The presentation will take us along the road to new US ozone standard announced on Monday, October 26, 2015 by the Environmental Protection Agency, the Agency responsible for monitoring the Nation’s air quality standards under the Clean Air Act of 1970.  The talk will describe my experiences as a member of the EPA’s Clean Air Scientific Advisory Committee (CASAC) for Ozone and his perspectives on the process as well as the results it produced. Along the way, we will meet a large cast of players who helped shape that standard.
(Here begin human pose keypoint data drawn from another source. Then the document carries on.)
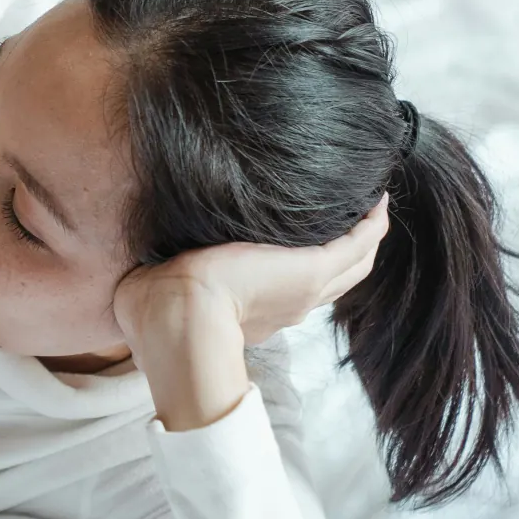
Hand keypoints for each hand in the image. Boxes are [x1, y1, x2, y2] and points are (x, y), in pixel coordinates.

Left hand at [113, 198, 389, 357]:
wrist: (177, 324)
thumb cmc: (154, 316)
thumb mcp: (161, 291)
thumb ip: (161, 275)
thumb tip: (142, 260)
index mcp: (255, 314)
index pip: (290, 290)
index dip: (303, 268)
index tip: (305, 243)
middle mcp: (288, 306)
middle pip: (337, 278)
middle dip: (350, 247)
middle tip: (357, 215)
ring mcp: (305, 289)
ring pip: (354, 262)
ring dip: (366, 233)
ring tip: (372, 201)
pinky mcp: (312, 268)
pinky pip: (359, 240)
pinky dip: (371, 220)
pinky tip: (377, 194)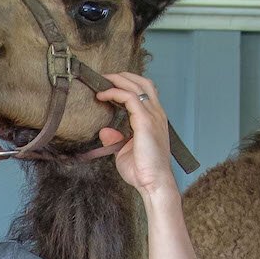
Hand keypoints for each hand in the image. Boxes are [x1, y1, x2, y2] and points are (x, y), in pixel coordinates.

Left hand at [93, 72, 179, 200]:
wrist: (154, 183)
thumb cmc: (143, 171)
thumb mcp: (124, 152)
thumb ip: (116, 140)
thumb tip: (105, 131)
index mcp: (154, 119)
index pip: (144, 92)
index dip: (127, 85)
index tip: (108, 85)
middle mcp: (156, 114)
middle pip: (143, 83)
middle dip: (123, 76)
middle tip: (104, 76)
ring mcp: (153, 116)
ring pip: (137, 86)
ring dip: (118, 80)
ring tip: (102, 80)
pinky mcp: (145, 121)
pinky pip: (129, 98)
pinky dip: (115, 93)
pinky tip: (102, 95)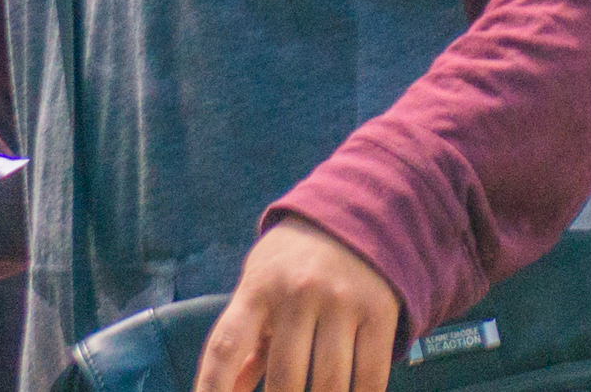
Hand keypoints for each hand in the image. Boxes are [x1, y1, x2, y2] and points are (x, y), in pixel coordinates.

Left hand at [199, 217, 402, 391]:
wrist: (357, 215)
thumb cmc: (293, 263)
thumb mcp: (259, 285)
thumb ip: (245, 340)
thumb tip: (226, 391)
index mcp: (258, 288)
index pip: (226, 346)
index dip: (212, 388)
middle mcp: (297, 293)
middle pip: (286, 380)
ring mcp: (341, 303)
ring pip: (329, 385)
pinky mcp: (378, 313)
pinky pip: (371, 377)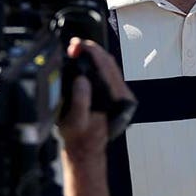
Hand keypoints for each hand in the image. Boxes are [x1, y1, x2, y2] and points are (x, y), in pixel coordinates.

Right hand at [57, 38, 133, 159]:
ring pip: (110, 66)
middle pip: (108, 62)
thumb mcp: (74, 121)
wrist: (86, 150)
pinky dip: (98, 64)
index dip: (90, 51)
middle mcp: (122, 95)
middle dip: (91, 50)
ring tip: (78, 50)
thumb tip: (82, 79)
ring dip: (94, 56)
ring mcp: (122, 95)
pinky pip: (110, 73)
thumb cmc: (78, 136)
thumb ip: (79, 101)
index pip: (104, 65)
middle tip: (74, 45)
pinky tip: (87, 62)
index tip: (76, 45)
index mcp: (113, 98)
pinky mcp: (118, 96)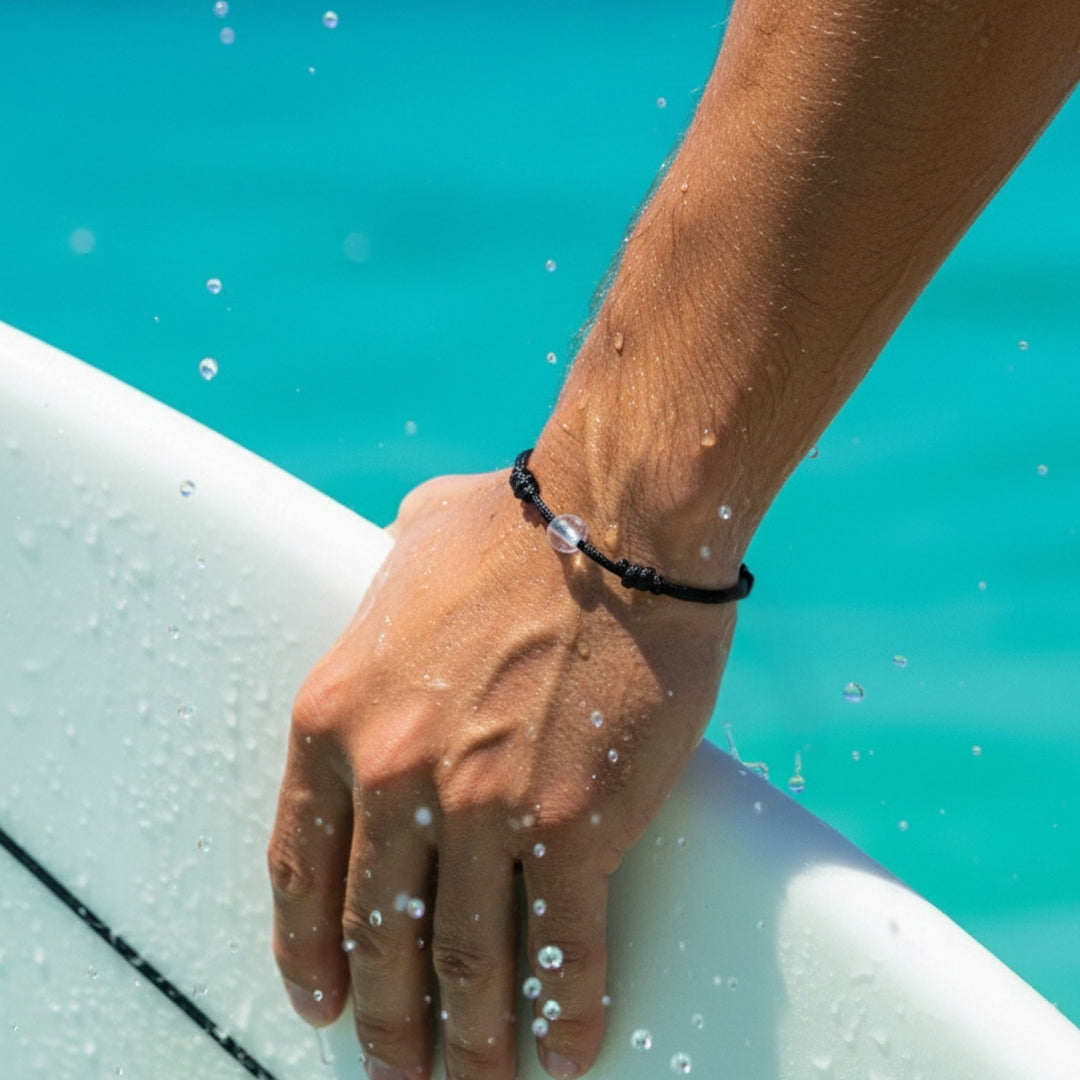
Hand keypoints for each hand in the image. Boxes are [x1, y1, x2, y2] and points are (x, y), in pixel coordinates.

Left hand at [267, 466, 734, 1079]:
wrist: (617, 516)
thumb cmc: (519, 524)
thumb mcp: (408, 545)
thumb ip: (382, 584)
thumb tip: (392, 564)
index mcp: (340, 717)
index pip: (301, 868)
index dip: (309, 950)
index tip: (322, 1002)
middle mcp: (395, 775)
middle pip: (377, 936)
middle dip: (386, 1020)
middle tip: (399, 1070)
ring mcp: (482, 808)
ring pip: (463, 961)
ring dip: (470, 1041)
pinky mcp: (574, 825)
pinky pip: (565, 949)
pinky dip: (568, 1013)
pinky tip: (570, 1050)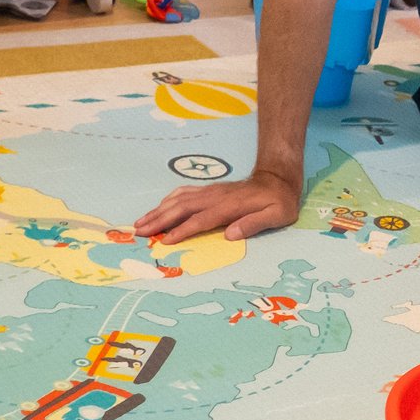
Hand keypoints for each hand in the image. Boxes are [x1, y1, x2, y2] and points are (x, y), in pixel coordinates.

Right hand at [135, 169, 302, 244]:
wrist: (278, 178)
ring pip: (178, 199)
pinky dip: (168, 200)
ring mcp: (211, 192)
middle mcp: (215, 197)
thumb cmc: (279, 201)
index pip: (201, 220)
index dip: (183, 230)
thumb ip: (254, 224)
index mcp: (230, 206)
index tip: (166, 241)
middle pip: (182, 208)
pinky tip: (159, 208)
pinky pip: (184, 193)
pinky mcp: (209, 190)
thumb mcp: (277, 215)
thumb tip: (231, 234)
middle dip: (159, 220)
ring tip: (140, 222)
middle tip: (140, 232)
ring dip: (158, 210)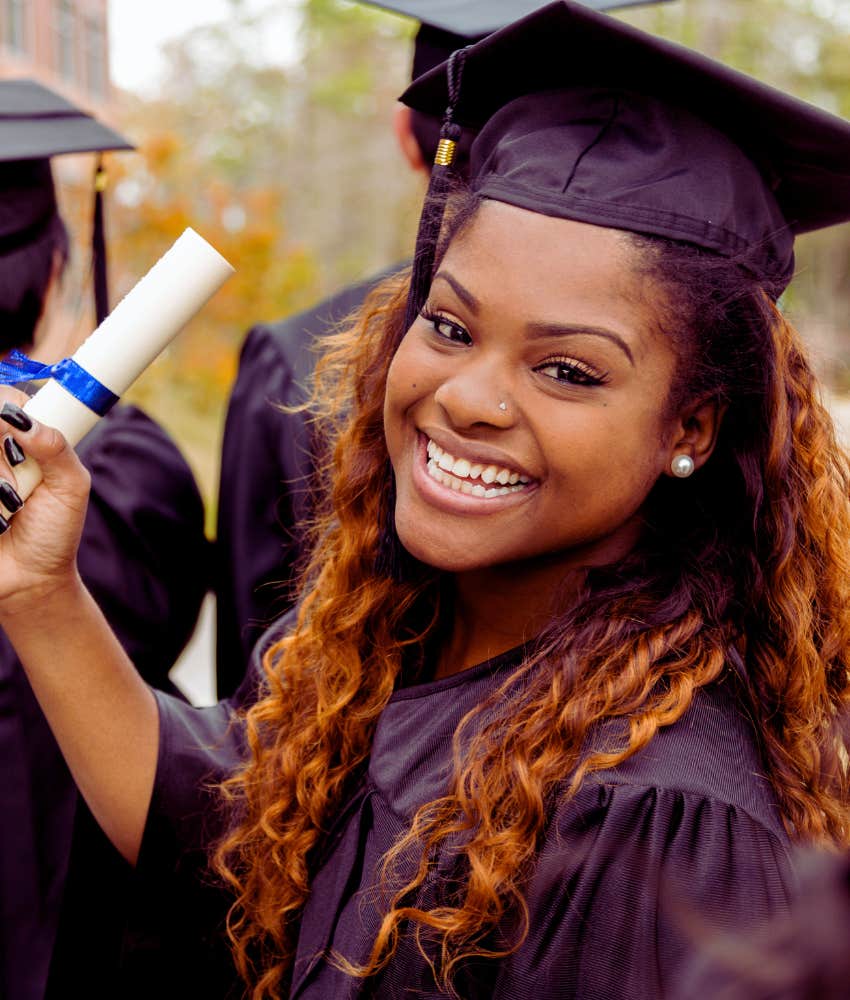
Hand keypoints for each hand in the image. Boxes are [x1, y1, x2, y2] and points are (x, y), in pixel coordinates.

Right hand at [0, 389, 90, 610]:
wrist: (29, 580)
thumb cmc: (54, 532)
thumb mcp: (70, 486)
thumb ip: (56, 446)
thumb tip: (23, 419)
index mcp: (20, 438)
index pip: (4, 398)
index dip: (8, 410)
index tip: (21, 445)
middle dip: (5, 458)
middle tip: (17, 490)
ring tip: (9, 510)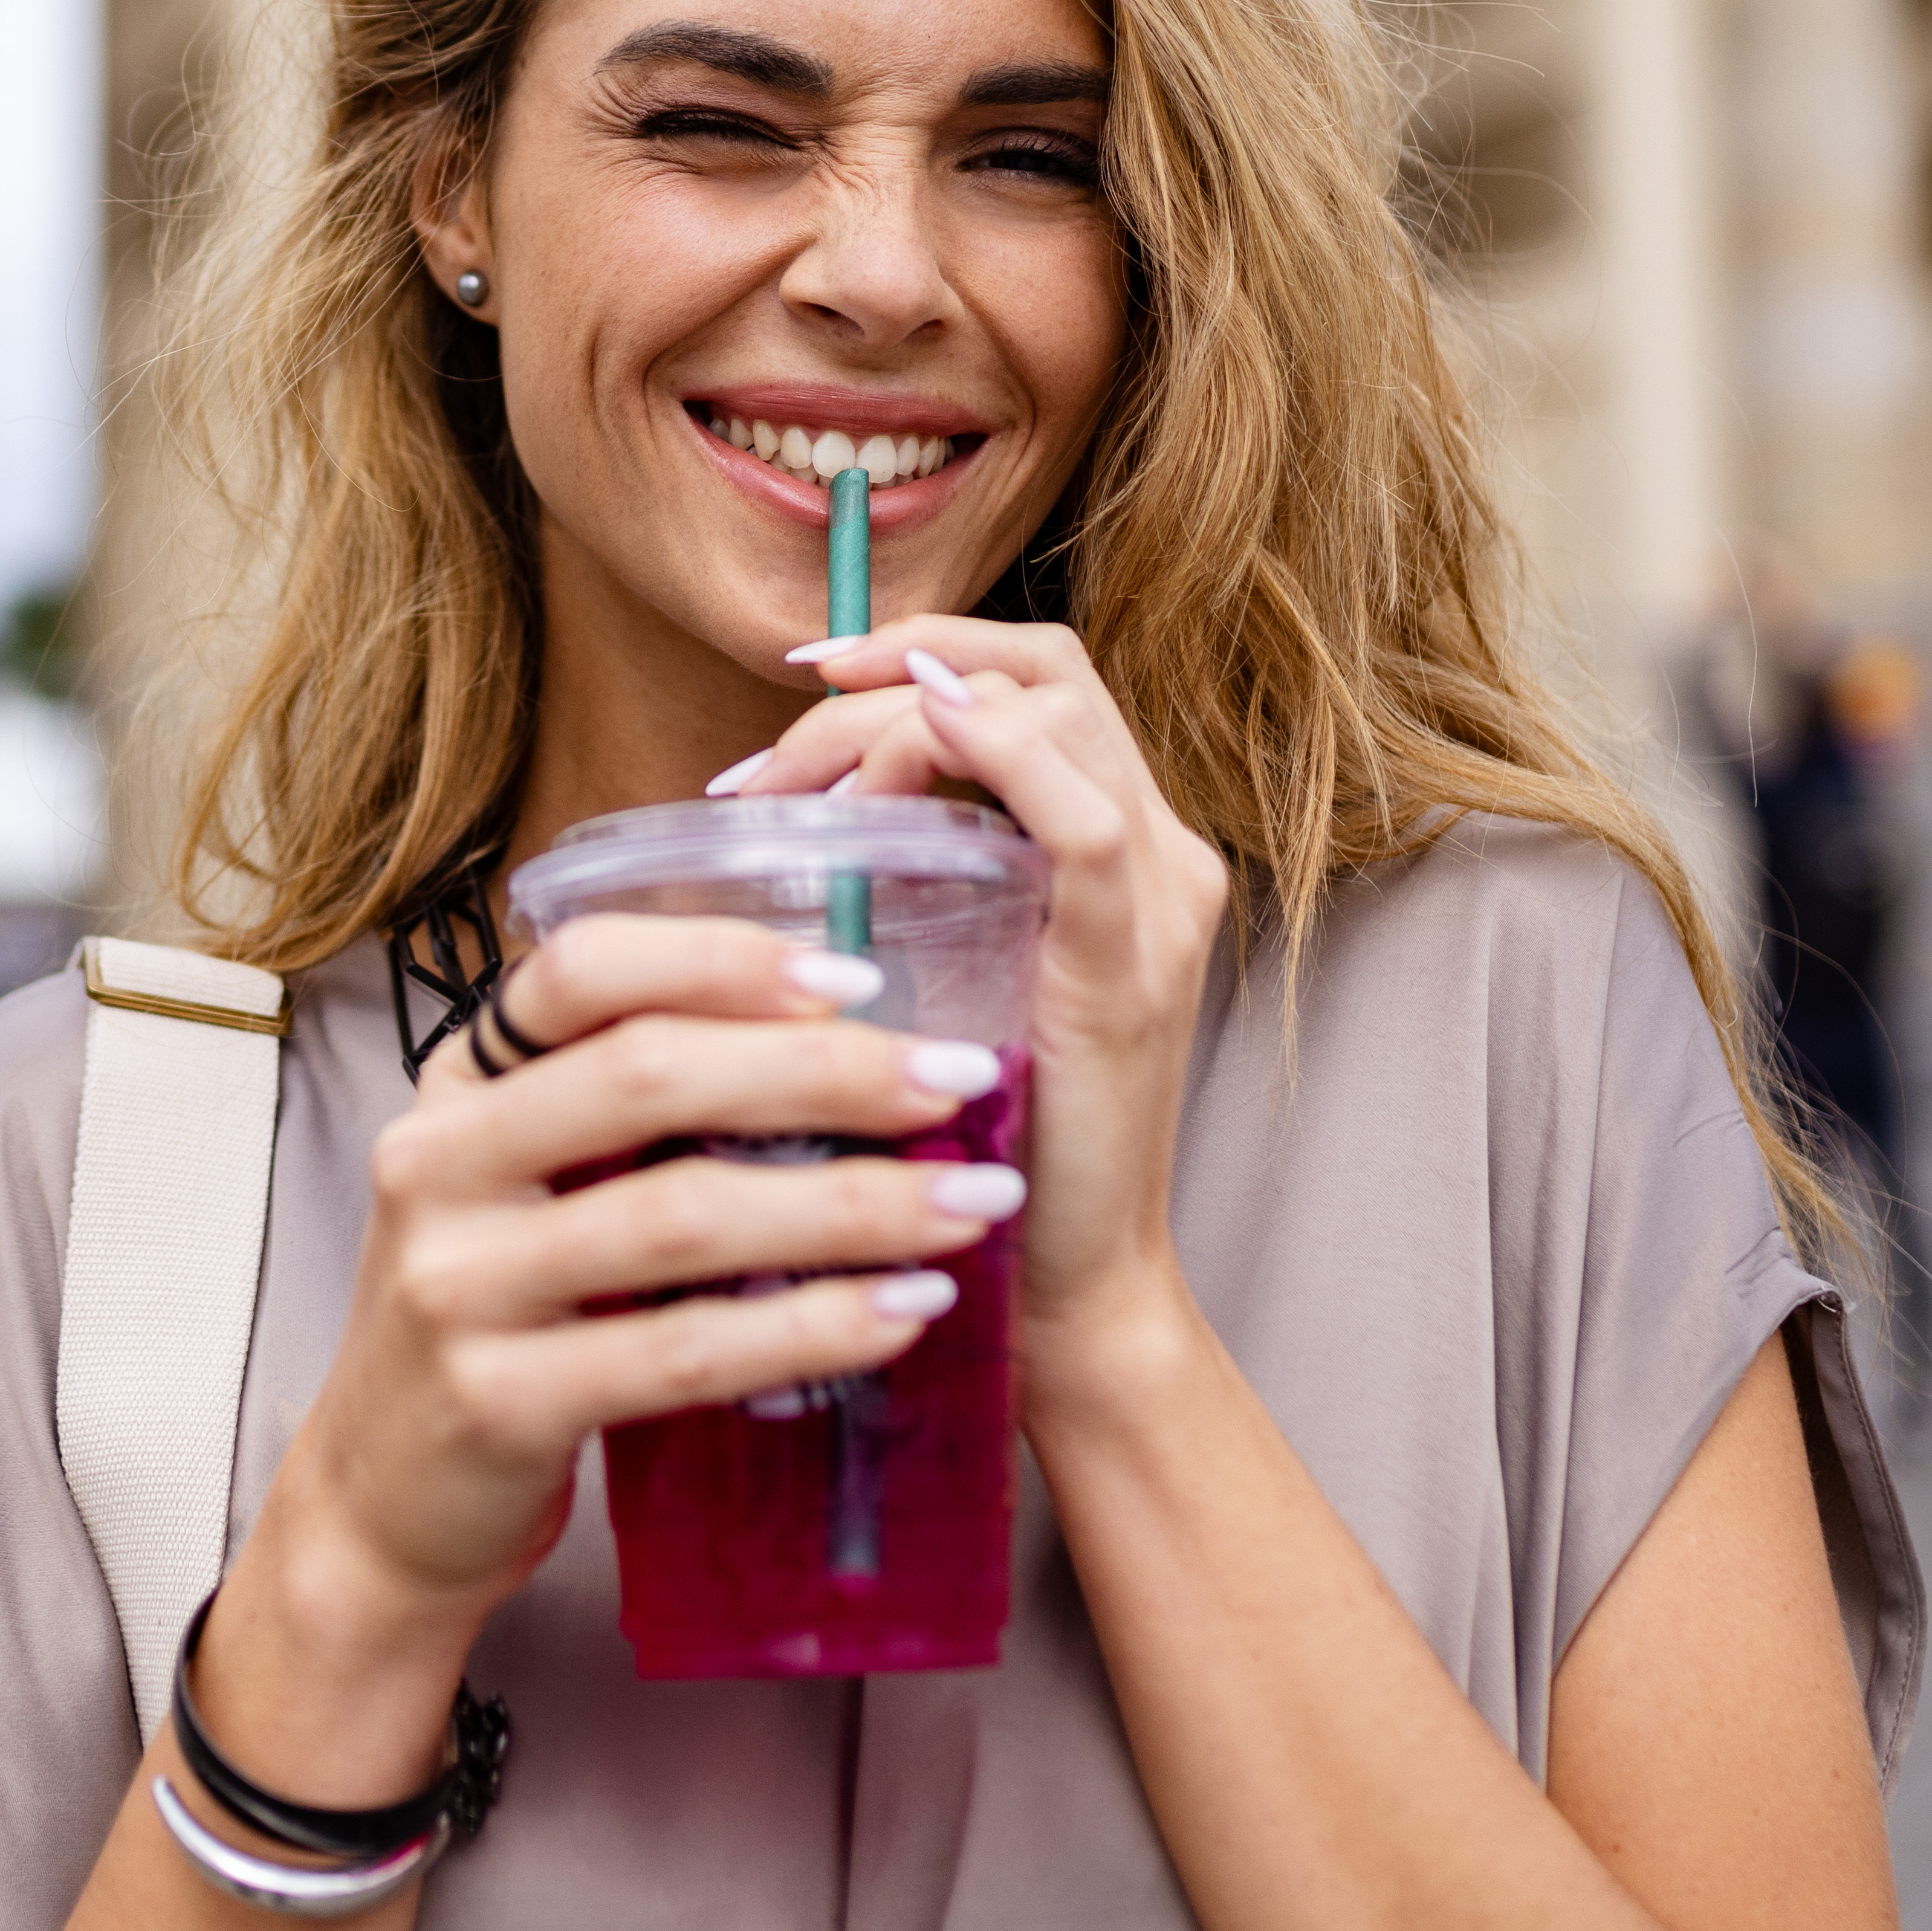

And we will encounter a couple of tricky statistical problems along with approaches, developed by the speaker and his co-researchers, that could be used to address them.  The first has to do with the use of deterministic physical  - computational models for inferring certain unmeasurable but hugely important ozone level, the so-called “policy related background level”. The second is about inferring another unmeasurable quantity, the actual human exposure to ozone after accounting for human time-activity patterns that make personal exposures less than the ambient levels measured by fixed-site monitors.  Above all, the talk will be a narrative about the interaction between science and public policy - making in an environment that harbors a lot of stakeholders with varying but legitimate perspectives, a lot of uncertainty in spite of the great body of knowledge on ozone and above all, a lot of potential risk to human health and welfare.

Professor Jim Zidek received his MSc and PhD from the University of Alberta and Stanford University, both in Statistics. He then joined the faculty at the University of British Columbia (UBC) where he has remained and became the founding head of the Department of Statistics at UBC in 1984. His research includes structural engineering, initially the development of the first design code for long span highway and now the engineering properties of forest products. He is also well recognized for his work in environmetrics, notably on the design of environmental monitoring networks and spatio-temporal modelling of hazardous environmental processes.